If nothing else, using the SAT ensures that more information, and more kinds of information, are used in selecting students. But this kind of diversity — diversity of thinking and learning and academic style — is not the kind of diversity that competitive colleges are pursuing. Elite American colleges are already more racially diverse than the country writ large, but the perpetual cry is for more people of colour on campus. This is the source of the most persistent criticisms of the SAT. The broad claim about the SAT is that, since there are race and class disparities in SAT scores — white and Asian pupils score better than Hispanic and black, and rich better than poor — then the test must be discriminatory and should be abolished.
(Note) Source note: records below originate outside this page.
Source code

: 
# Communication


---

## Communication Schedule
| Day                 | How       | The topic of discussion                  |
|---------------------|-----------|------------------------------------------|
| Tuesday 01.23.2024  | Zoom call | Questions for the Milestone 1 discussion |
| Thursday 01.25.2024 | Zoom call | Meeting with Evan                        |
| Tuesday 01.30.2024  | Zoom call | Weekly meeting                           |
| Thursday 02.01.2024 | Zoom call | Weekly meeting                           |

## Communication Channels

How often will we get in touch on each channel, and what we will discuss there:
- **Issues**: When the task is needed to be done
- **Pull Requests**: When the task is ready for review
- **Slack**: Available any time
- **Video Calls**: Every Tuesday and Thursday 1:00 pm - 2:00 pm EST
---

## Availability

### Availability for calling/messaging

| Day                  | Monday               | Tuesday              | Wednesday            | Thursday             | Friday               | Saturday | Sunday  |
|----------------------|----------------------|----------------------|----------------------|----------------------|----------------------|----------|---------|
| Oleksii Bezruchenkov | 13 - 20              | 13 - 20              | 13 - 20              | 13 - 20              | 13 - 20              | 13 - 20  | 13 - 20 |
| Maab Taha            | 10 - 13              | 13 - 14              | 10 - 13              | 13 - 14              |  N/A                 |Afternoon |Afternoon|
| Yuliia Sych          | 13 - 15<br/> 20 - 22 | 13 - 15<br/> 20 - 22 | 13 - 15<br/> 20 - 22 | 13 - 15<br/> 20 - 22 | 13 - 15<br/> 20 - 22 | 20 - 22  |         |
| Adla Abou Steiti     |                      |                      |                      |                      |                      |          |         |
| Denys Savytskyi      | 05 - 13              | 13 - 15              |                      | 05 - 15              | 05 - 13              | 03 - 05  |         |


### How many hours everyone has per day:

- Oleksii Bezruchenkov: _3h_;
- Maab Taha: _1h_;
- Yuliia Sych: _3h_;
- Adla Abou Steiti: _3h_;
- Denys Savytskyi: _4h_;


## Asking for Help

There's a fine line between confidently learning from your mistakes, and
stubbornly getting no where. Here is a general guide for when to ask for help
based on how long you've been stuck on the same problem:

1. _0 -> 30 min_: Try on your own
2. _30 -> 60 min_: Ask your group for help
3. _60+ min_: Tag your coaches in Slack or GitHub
This is a bit like blaming seismographs for earthquakes. The SAT does not create inequality; the SAT reveals inequality. Contemporary progressives believe that black people and poorer people face many hurdles in life, thanks to entrenched inequality. I agree entirely. But if we’ve acknowledged that, how can we blame the SAT when its results are skewed against the poor and racial minorities? All of that inequality has consequences, and one of those consequences is poorer test scores. All educational data is race-and-class stratified, including the gold-standard National Assessment of Educational Progress, various state-specific exams, ancillary data like attendance and discipline, and crucially, GPA. That’s right: the very metric that many critics of the SAT would have us replace the test with shows the same race and class dynamics!
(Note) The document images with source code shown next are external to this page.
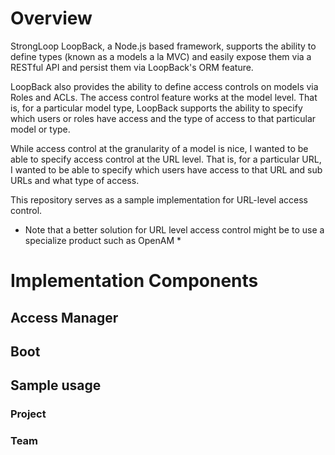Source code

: # Overview
StrongLoop LoopBack, a Node.js based framework, supports the ability
to define types (known as a models a la MVC) and easily expose them
via a RESTful API and persist them via LoopBack's ORM feature.  

LoopBack also provides the ability to define access controls on models
via Roles and ACLs.  The access control feature works at the model level.
That is, for a particular model type, LoopBack supports the ability
to specify which users or roles have access and the type of access
to that particular model or type.   

While access control at the granularity of a model is nice, I
wanted to be able to specify access control at the URL level.  That is,
for a particular URL, I wanted to be able to specify which users
have access to that URL and sub URLs and what type of access.

This repository serves as a sample implementation for URL-level
access control.  

* Note that a better solution for URL level access control
might be to use a specialize product such as OpenAM *


# Implementation Components
## Access Manager

## Boot

## Sample usage

### Project

### Team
Perhaps this is why test-optional efforts to diversify campuses have often fallen flat. Crucially, Measuring Success presents three studies that consider the question of whether going test-optional results in a more diverse campus — and all three find no evidence to support that claim. For example, the study “The Effect of Going Test-Optional on Diversity and Admissions” finds that going test optional “has no statistically significant effect… on the proportion of underrepresented students of colour enrolling in the institution”. If removing the SAT does not in fact improve minority representation, then what are we doing here, exactly?
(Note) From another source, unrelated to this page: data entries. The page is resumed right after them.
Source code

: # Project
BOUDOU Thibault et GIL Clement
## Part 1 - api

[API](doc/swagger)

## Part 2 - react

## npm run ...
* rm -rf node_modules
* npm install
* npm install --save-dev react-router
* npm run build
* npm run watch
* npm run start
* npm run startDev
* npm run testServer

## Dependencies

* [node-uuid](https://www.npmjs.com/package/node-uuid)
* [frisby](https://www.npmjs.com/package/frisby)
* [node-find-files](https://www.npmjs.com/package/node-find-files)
Of course, admissions officers have plenty of freedom to decide who they’ll accept, particularly at private institutions. As long as schools aren’t engaged in federally-prohibited race or gender discrimination, the average college can select pretty much whoever they want. The schools dropping the SAT make a big show about diversity and equality, never bothering to note that they and not the test determine who gets the brass ring. Advocates for dropping the SAT ask us to put even more faith in those units of our highly-bureaucratic and self-dealing institutions of higher education. And this, finally, is the most irrational belief of all: the notion that, if we only give the admissions departments of exclusive colleges more power, they will do what’s right and usher in a new age of equity and diversity in higher education.

This amounts to a childish faith in institutions that we have no reason to trust. Colleges and universities design their admissions departments, like any other department, with self-interest in mind. To demonstrate this, simply look at affirmative action at elite universities. These institutions keep their data very close to the vest, but it’s widely believed that schools such as Harvard use their affirmative action seats primarily as money-makers. They are alleged to do so by seeking out rich children of recent immigrants, whose parents (they expect) will be able and willing to donate — which would mean the average Ivy League affirmative action slot isn’t filled with a poor American-born descendant of African slaves, but rather with the upwardly-mobile progeny of a Nigerian surgeon.

This is the reality of diversity at elite colleges. Yet critics of the SAT have dogged faith that the SAT is all that stands in the way of more equitable and diverse admissions. The notion is a mirage. If we’re going to fight discrimination and inequality, we’ll need tools to understand the size of the problem — tools like the SAT. Using them, we can embrace not just racial diversity, but diversity in terms of the strengths we recognise in applicants.